Blog #18: Wie is er van hout?

‘Ik wil het graag wat aan de dikke kant’ zegt Bram tegen me.
‘En met twee suiker?’ Hij grijnst naar me. ‘Ja, dat heb je goed onthouden.’

Terwijl ik de Brinta meng zie ik Ferdie, een robuuste man met rood haar en grote handen aan een van de tafeltjes zitten. Hij mompelt in zichzelf of hij praat met stemmen in zijn hoofd. In deze kliniek is vaak dat laatste het geval. Ik geef Bram zijn pap op een dienbord aan en zie dat Ferdie zijn hoofd op de tafel legt. Terwijl ik voor de cliënten die voor mijn toonbank staan brood op de borden doe, melk inschenk en vriendelijk ‘eet smakelijk’ wens, observeer ik hem. Sterker nog, ik lees hem. Zijn bewegingen vertellen mij over wanhoop, boosheid en onrust.

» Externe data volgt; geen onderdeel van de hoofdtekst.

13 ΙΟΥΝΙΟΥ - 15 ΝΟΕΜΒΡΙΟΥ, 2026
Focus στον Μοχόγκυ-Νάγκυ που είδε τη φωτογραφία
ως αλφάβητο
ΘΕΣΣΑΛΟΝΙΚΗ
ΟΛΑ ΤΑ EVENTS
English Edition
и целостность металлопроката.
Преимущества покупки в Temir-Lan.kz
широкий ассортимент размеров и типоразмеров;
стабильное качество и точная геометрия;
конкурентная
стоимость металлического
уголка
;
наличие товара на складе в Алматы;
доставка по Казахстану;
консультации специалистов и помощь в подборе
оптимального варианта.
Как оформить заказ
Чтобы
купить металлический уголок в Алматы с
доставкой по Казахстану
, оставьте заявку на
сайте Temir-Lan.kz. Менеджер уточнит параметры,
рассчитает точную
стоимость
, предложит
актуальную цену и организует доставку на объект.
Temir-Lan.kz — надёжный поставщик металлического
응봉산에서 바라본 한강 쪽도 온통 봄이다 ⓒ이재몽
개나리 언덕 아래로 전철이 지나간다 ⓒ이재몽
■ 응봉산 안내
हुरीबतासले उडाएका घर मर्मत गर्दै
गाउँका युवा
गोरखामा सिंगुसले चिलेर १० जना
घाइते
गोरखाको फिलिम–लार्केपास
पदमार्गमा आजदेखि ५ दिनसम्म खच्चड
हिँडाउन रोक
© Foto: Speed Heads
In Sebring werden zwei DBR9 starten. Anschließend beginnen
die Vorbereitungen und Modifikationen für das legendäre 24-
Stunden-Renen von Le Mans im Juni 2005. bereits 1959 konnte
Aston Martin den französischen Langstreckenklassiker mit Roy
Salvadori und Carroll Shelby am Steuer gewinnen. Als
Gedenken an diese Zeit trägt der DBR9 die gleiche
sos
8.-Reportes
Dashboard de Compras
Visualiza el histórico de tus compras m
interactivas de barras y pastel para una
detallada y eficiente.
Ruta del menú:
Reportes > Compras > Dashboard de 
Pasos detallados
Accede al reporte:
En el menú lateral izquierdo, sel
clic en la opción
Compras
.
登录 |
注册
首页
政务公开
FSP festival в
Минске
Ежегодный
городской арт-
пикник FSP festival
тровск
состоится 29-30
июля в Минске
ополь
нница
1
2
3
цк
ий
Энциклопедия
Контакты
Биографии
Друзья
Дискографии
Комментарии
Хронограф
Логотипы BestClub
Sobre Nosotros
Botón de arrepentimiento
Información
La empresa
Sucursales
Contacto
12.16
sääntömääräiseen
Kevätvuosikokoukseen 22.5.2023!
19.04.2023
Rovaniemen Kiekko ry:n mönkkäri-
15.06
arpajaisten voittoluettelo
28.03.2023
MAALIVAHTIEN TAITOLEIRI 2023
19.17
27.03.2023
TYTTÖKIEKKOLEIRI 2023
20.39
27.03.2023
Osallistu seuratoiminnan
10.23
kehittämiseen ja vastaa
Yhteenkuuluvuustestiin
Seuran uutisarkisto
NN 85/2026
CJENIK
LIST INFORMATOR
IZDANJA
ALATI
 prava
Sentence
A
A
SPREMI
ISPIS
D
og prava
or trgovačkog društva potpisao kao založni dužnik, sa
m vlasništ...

Op het moment dat er niemand meer in de eetzaal is roep ik hem vanaf de balie. ‘Gaat het wel goed met je, Ferdie?’. Hij schuift woest zijn tafeltje van zich af en kijkt mij vlammend aan.
‘Nee! Het gaat niet goed!’ Zijn stem knalt door de ruimte heen. ‘Ik heb ruzie met Marloes. Verdomme!’ Hij spuugt de woorden uit.
Geen idee wie Marloes is, maar het leek me niet het juiste moment om daarnaar te vragen.
‘Ja, ze zegt steeds dat ik niet mag eten, dat ik het verkeerd heb gedaan! Ik ben de hele nacht op geweest en ik heb liggen piekeren. Potverdomme!’ Schreeuwend schopt hij tegen een stoel aan die vlakbij staat. Verderop bij de receptiebalie zie ik Klaas naar ons kijken en we maken oogcontact. Ik gebaar dat ik het onder controle heb. So far. Wel fijn dat er een collega stand-by staat voor het geval Ferdie het interieur gaat slopen. Iets waar hij om bekend staat. Hij is daardoor al meerdere keren naar een kliniek met meer beveiliging uitgeplaatst. In de medicatiekamer ligt er een lorazepam voor hem klaar, weet ik.

‘Die klote bewindvoerder! Ik heb geen geld om naar haar toe te gaan, hij wil me niet extra geld geven. Ze is boos omdat ik haar verjaardag ben vergeten. Ik mag niet meer eten, als straf.’
Soms zijn we dagelijks bezig om een cliënt te motiveren met eten, omdat een van de stemmen zegt dat het niet mag. Of we moeten steeds hun toilet doorspoelen, omdat een stem dit verbiedt. Soms staan we klaar met kalmeringsmiddelen. Misschien soms wat te snel. In herinnering van het boek ‘Wie is van hout,’ van Jan Foudraine ben ik voorstander van het contact aangaan van mens tot mens. Iets waar ons team van kliniek Sporenburg goed in is.

Hij legt zijn hoofd hard neer alsof het een blok beton is.
‘Verdomme!’
Ik smeer twee boterhammen met pindakaas, pak een beker melk en loop beheerst naar hem toe. Hij kijkt me verbaasd aan.
‘Ik kom even bij je staan. Ik zie dat het niet goed met je gaat.’
Plots ziet hij eruit alsof hij elk moment in huilen uit kan barsten. Ik leg rustig mijn hand op zijn schouder, iets wat ik normaal niet zo snel doe bij cliënten. Coronaregels ten spijt. Hij begint te huilen. Zijn hele lijf schudt.
‘Ik wist niet dat je zo aardig was’ zegt hij wanneer alle spanning er een beetje uit is. Zijn ogen staan zachter nu, de boosheid lijkt verdwenen. Ik pak het bord met de boterhammen en schuif het naar hem toe.
‘Hier, je moet echt wat eten, je bent de hele nacht op geweest. Je zal moe zijn en trek hebben.’
Hij kijkt me dankbaar aan en pakt het brood. Tussen de happen door schudt hij af en toe met zijn hoofd, maar hij blijft eten alsof hij dagen niet gegeten heeft. Als hij alles op heeft ontsnapt er een diepe zucht.

In herinnering van het boek van Jan Foudraine, ‘Wie is er van hout?’ (1971)

In verband met privacy zijn de namen en sommige situaties in deze blog gefingeerd.